§ What you have to do: Copy each line of the records that contains the word "minimum". Match case exactly.

§ Records from a dataset:
= = = =

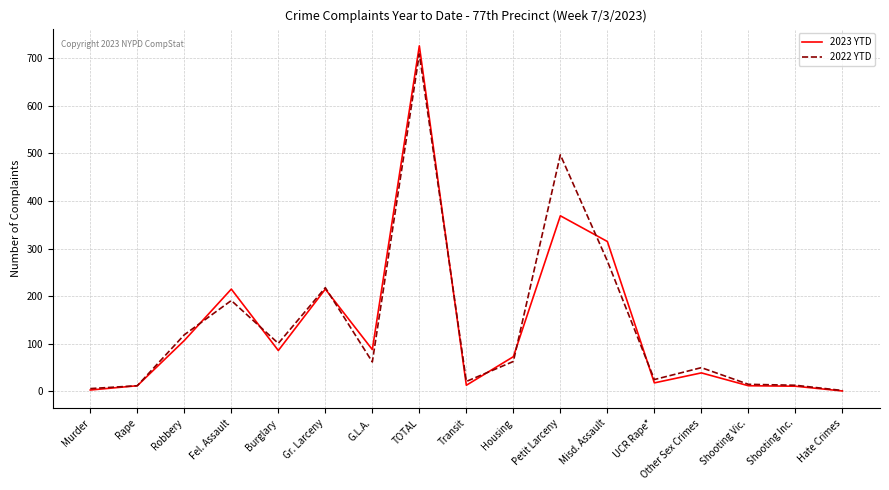

What is the total value across all series at Petit Larceny?

866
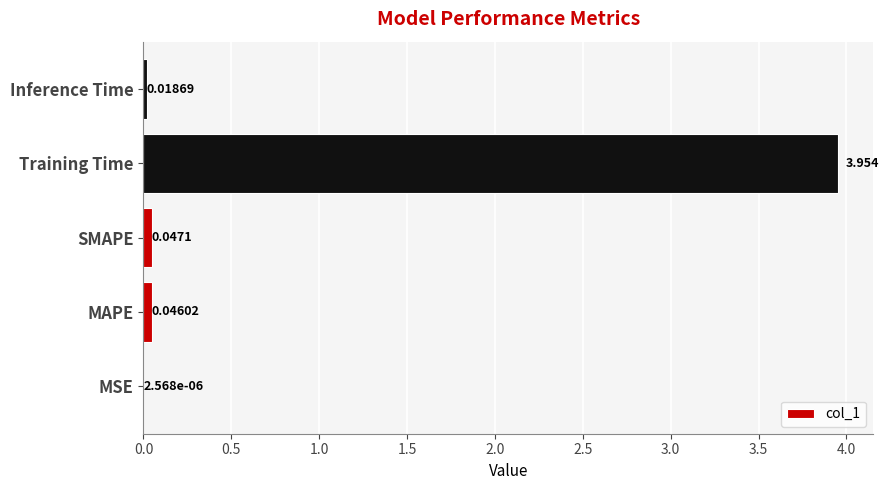

Which category has the highest value across all series?

Training Time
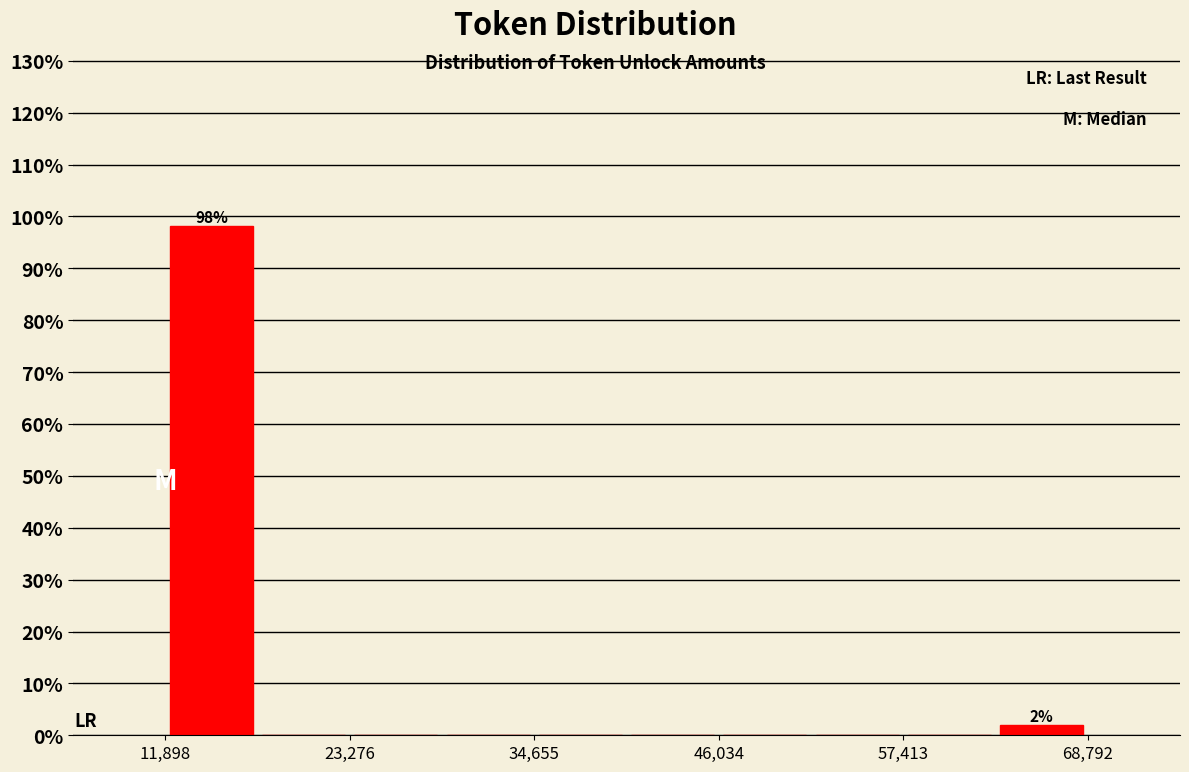

Read against the x-axis, roughly where is the centre of the tallest bar?

14000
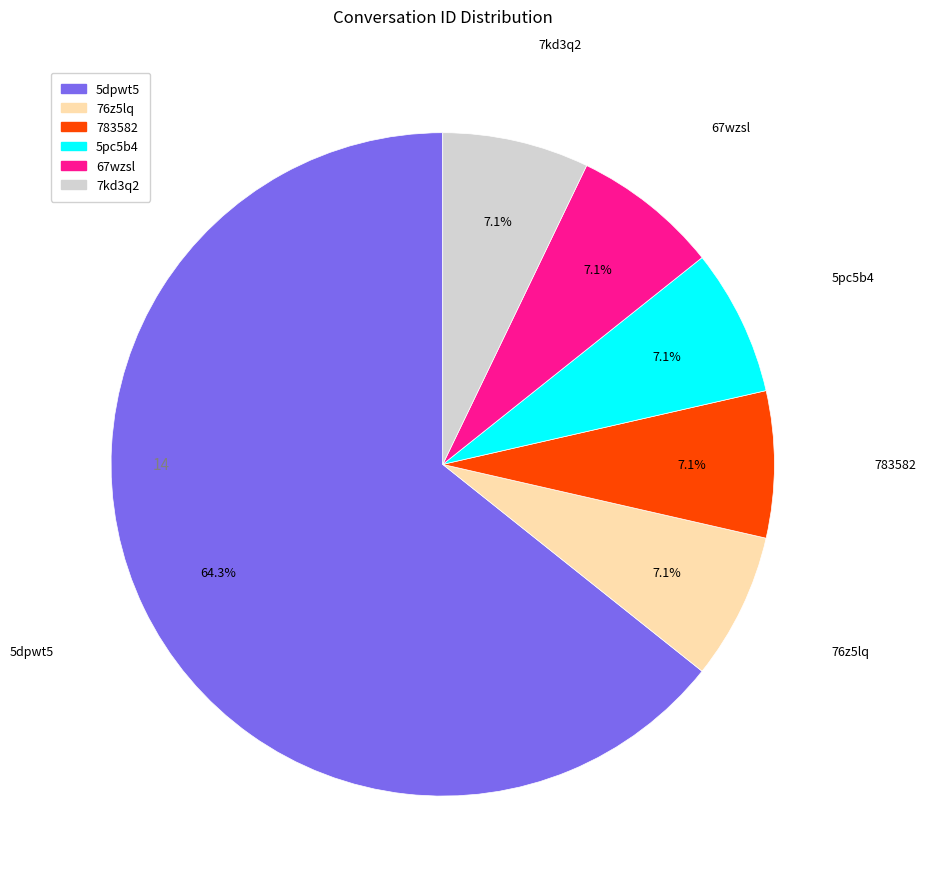

The 67wzsl slice represents 7% of the pie. True or false?

True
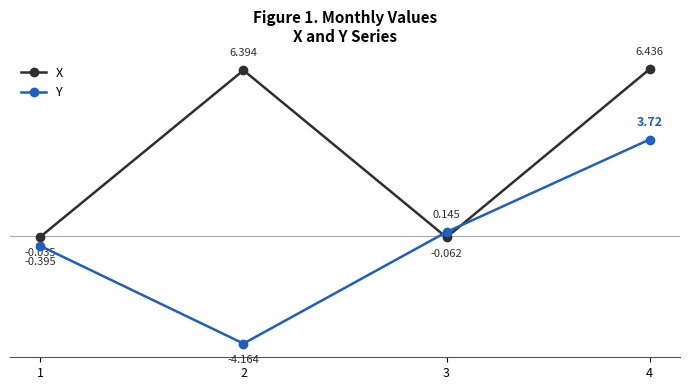

At which category does the chart reach its minimum across all series?

2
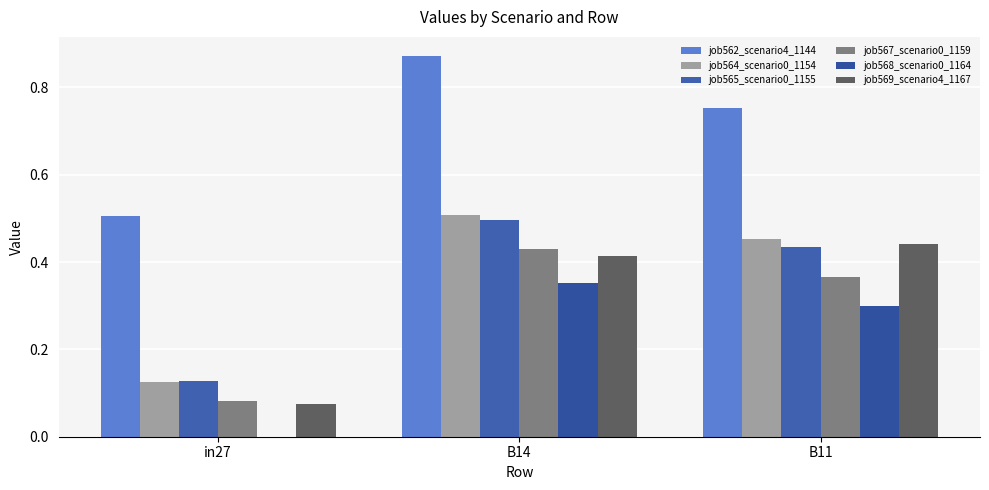

What is the average value of the job564_scenario0_1154 series?

0.4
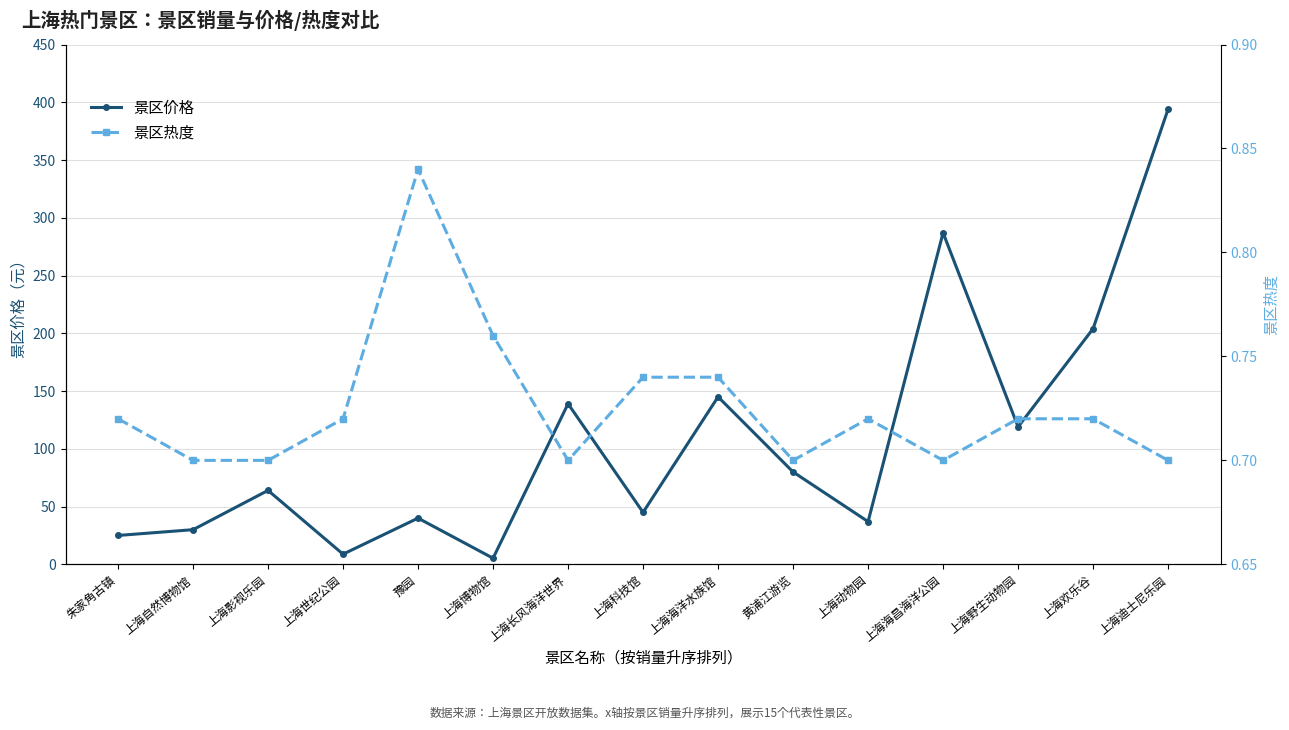

What is the minimum value shown in the chart?

0.7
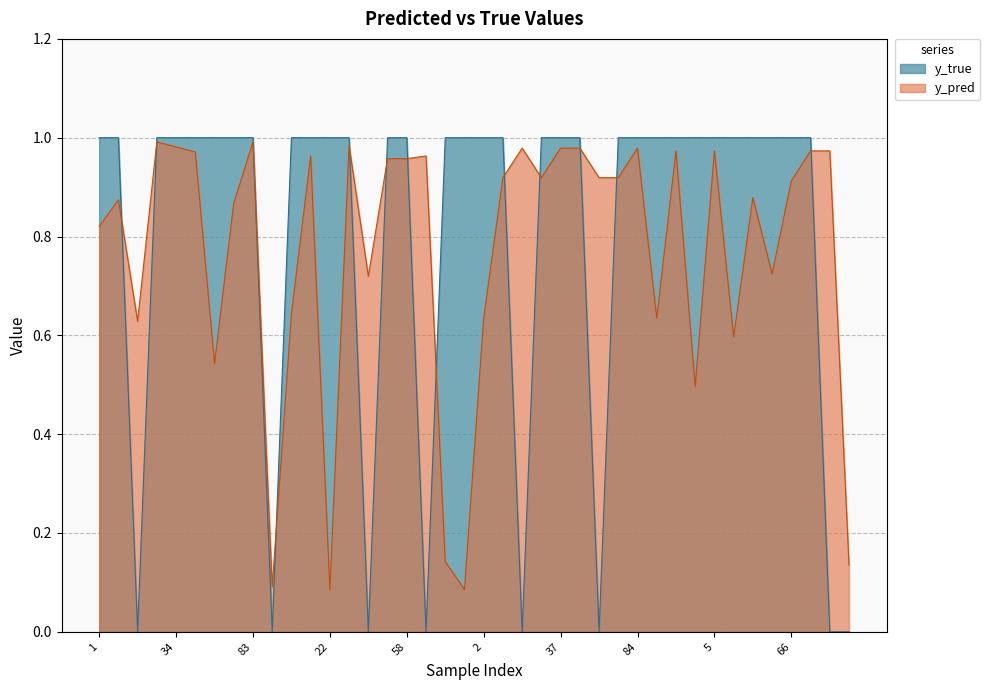

What is the difference between the maximum and minimum values in the y_true series?

1.0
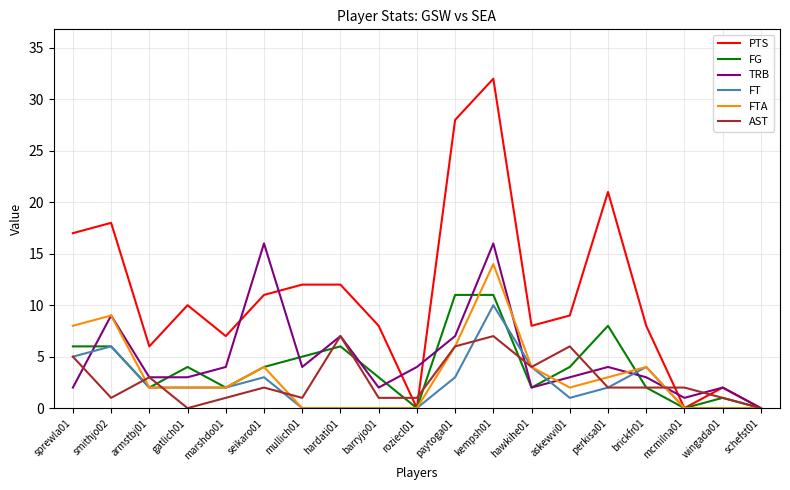

Is the value of FTA at mcmilna01 greater than the value of AST at smithjo02?

No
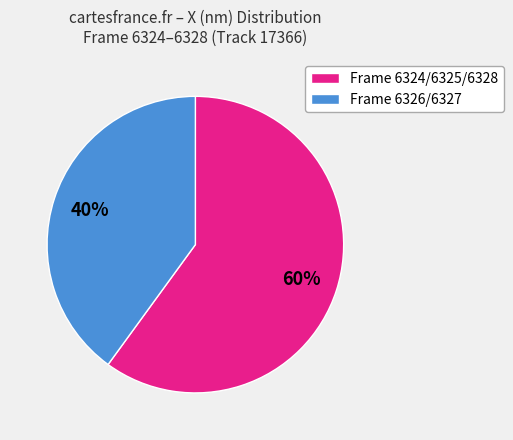

How many segments does this pie chart have?

2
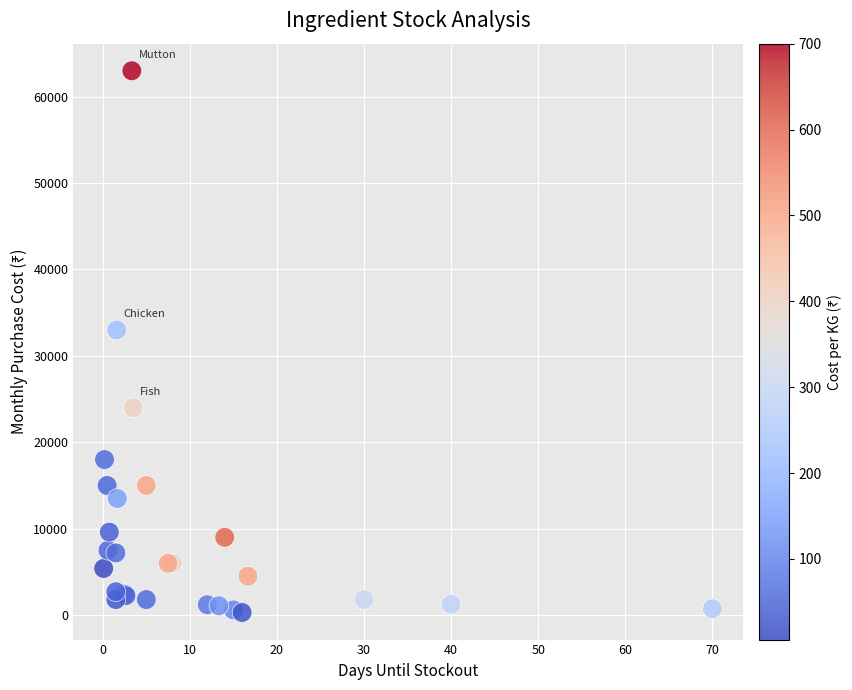

What Y value in the scatter plot is closest to 31650?

33000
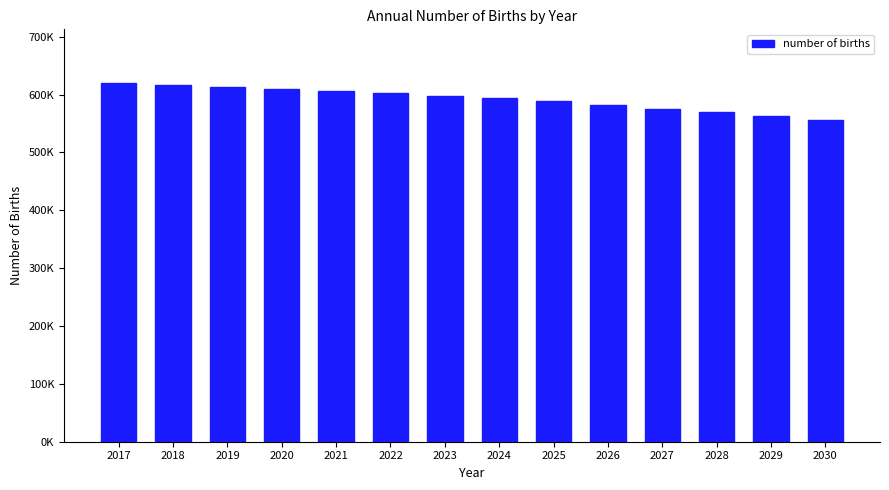

Are the bars horizontal?

No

= = = =

§ Result of the task:
At which category does the chart reach its minimum across all series?
What is the minimum value shown in the chart?
What is the difference between the maximum and minimum values in the y_true series?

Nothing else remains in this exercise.